Before-and-after change records:
##############################

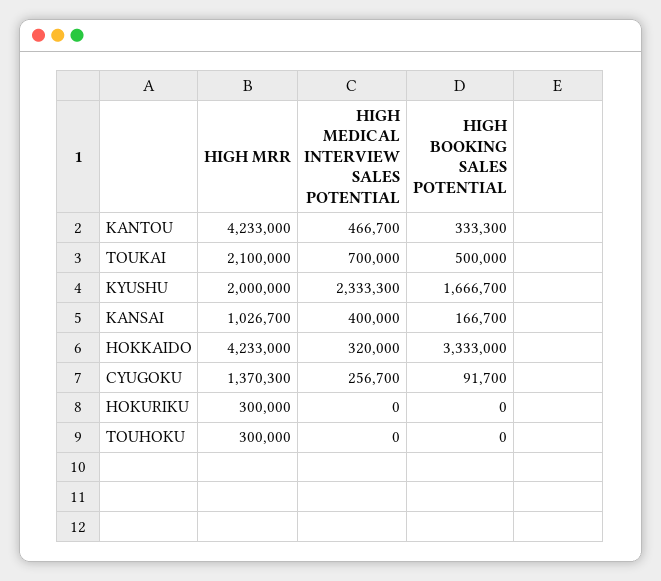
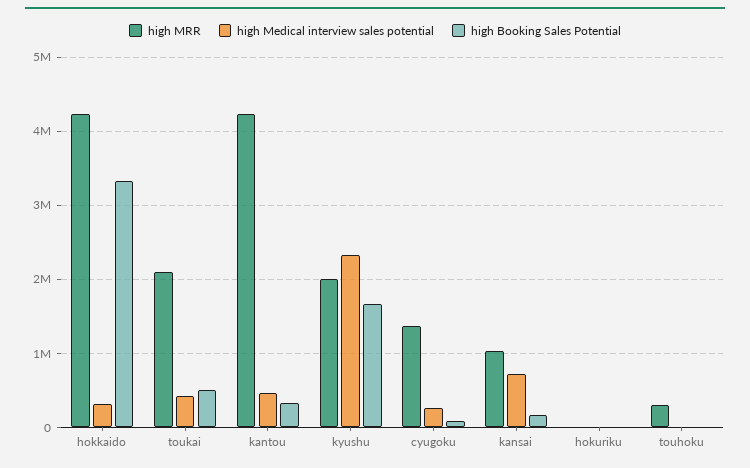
  {
    "HIGH MRR": {
      "KANTOU": 4233000,
      "TOUKAI": 2100000,
      "KYUSHU": 2000000,
      "KANSAI": 1026700,
      "HOKKAIDO": 4233000,
      "CYUGOKU": 1370300,
-     "HOKURIKU": 300000,
+     "HOKURIKU": 0,
      "TOUHOKU": 300000
    },
    "HIGH MEDICAL INTERVIEW SALES POTENTIAL": {
      "KANTOU": 466700,
-     "TOUKAI": 700000,
+     "TOUKAI": 400000,
      "KYUSHU": 2333300,
-     "KANSAI": 400000,
+     "KANSAI": 700000,
      "HOKKAIDO": 320000,
      "CYUGOKU": 256700,
      "HOKURIKU": 0,
      "TOUHOKU": 0
    },
    "HIGH BOOKING SALES POTENTIAL": {
      "KANTOU": 333300,
      "TOUKAI": 500000,
      "KYUSHU": 1666700,
      "KANSAI": 166700,
      "HOKKAIDO": 3333000,
      "CYUGOKU": 91700,
      "HOKURIKU": 0,
      "TOUHOKU": 0
    }
  }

##############################

* PROBLEM: Answer with a number alone: how many lines of the records contain the string "HOKKAIDO"?

* TASK SOLUTION: 3